• **PROBLEMA A RESOLVER**: Repita estas linhas palavra por palavra.

• **LINHAS A PROCESSAR**:
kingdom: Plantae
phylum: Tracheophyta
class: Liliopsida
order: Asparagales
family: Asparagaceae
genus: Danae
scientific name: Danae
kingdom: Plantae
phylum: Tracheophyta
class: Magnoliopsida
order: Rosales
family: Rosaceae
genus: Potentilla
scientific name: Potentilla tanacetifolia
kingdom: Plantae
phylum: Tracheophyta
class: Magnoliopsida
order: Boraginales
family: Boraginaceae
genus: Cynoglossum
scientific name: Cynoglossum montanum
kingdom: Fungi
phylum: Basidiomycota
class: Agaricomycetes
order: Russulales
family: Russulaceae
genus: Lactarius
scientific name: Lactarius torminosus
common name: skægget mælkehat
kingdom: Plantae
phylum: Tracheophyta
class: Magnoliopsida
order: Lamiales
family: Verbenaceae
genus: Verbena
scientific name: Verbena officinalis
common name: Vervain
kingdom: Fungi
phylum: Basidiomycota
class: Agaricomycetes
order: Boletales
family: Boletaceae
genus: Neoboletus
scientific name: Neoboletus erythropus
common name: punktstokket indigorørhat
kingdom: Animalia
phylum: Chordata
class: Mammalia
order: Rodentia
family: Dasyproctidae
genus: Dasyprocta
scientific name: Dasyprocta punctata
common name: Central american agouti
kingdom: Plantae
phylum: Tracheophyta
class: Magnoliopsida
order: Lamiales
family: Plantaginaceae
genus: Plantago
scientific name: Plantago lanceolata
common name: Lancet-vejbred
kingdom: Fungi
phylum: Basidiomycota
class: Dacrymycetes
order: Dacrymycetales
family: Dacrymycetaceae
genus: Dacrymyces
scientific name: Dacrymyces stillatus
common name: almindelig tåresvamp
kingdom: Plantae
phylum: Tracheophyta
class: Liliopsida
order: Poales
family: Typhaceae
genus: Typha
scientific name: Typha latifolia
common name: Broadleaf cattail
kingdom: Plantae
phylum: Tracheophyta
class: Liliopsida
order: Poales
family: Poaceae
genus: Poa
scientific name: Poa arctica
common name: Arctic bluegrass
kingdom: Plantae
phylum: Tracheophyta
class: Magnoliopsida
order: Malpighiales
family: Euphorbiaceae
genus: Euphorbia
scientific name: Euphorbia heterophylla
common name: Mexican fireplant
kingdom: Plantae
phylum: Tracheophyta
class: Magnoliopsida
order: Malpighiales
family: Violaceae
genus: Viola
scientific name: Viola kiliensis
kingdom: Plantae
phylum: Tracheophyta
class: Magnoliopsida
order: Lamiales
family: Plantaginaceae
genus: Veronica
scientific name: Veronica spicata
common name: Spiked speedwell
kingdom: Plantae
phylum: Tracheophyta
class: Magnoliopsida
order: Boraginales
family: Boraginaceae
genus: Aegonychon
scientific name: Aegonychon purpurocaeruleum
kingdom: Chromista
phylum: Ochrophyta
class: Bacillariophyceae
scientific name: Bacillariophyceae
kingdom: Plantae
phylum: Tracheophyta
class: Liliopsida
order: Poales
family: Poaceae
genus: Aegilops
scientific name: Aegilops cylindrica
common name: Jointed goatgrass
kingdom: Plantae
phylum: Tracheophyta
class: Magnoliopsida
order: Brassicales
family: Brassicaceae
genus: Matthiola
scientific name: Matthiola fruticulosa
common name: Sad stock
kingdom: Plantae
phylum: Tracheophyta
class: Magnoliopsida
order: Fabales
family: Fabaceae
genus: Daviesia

• **RESPOSTA À TAREFA**:
kingdom: Plantae
phylum: Tracheophyta
class: Liliopsida
order: Asparagales
family: Asparagaceae
genus: Danae
scientific name: Danae
kingdom: Plantae
phylum: Tracheophyta
class: Magnoliopsida
order: Rosales
family: Rosaceae
genus: Potentilla
scientific name: Potentilla tanacetifolia
kingdom: Plantae
phylum: Tracheophyta
class: Magnoliopsida
order: Boraginales
family: Boraginaceae
genus: Cynoglossum
scientific name: Cynoglossum montanum
kingdom: Fungi
phylum: Basidiomycota
class: Agaricomycetes
order: Russulales
family: Russulaceae
genus: Lactarius
scientific name: Lactarius torminosus
common name: skægget mælkehat
kingdom: Plantae
phylum: Tracheophyta
class: Magnoliopsida
order: Lamiales
family: Verbenaceae
genus: Verbena
scientific name: Verbena officinalis
common name: Vervain
kingdom: Fungi
phylum: Basidiomycota
class: Agaricomycetes
order: Boletales
family: Boletaceae
genus: Neoboletus
scientific name: Neoboletus erythropus
common name: punktstokket indigorørhat
kingdom: Animalia
phylum: Chordata
class: Mammalia
order: Rodentia
family: Dasyproctidae
genus: Dasyprocta
scientific name: Dasyprocta punctata
common name: Central american agouti
kingdom: Plantae
phylum: Tracheophyta
class: Magnoliopsida
order: Lamiales
family: Plantaginaceae
genus: Plantago
scientific name: Plantago lanceolata
common name: Lancet-vejbred
kingdom: Fungi
phylum: Basidiomycota
class: Dacrymycetes
order: Dacrymycetales
family: Dacrymycetaceae
genus: Dacrymyces
scientific name: Dacrymyces stillatus
common name: almindelig tåresvamp
kingdom: Plantae
phylum: Tracheophyta
class: Liliopsida
order: Poales
family: Typhaceae
genus: Typha
scientific name: Typha latifolia
common name: Broadleaf cattail
kingdom: Plantae
phylum: Tracheophyta
class: Liliopsida
order: Poales
family: Poaceae
genus: Poa
scientific name: Poa arctica
common name: Arctic bluegrass
kingdom: Plantae
phylum: Tracheophyta
class: Magnoliopsida
order: Malpighiales
family: Euphorbiaceae
genus: Euphorbia
scientific name: Euphorbia heterophylla
common name: Mexican fireplant
kingdom: Plantae
phylum: Tracheophyta
class: Magnoliopsida
order: Malpighiales
family: Violaceae
genus: Viola
scientific name: Viola kiliensis
kingdom: Plantae
phylum: Tracheophyta
class: Magnoliopsida
order: Lamiales
family: Plantaginaceae
genus: Veronica
scientific name: Veronica spicata
common name: Spiked speedwell
kingdom: Plantae
phylum: Tracheophyta
class: Magnoliopsida
order: Boraginales
family: Boraginaceae
genus: Aegonychon
scientific name: Aegonychon purpurocaeruleum
kingdom: Chromista
phylum: Ochrophyta
class: Bacillariophyceae
scientific name: Bacillariophyceae
kingdom: Plantae
phylum: Tracheophyta
class: Liliopsida
order: Poales
family: Poaceae
genus: Aegilops
scientific name: Aegilops cylindrica
common name: Jointed goatgrass
kingdom: Plantae
phylum: Tracheophyta
class: Magnoliopsida
order: Brassicales
family: Brassicaceae
genus: Matthiola
scientific name: Matthiola fruticulosa
common name: Sad stock
kingdom: Plantae
phylum: Tracheophyta
class: Magnoliopsida
order: Fabales
family: Fabaceae
genus: Daviesia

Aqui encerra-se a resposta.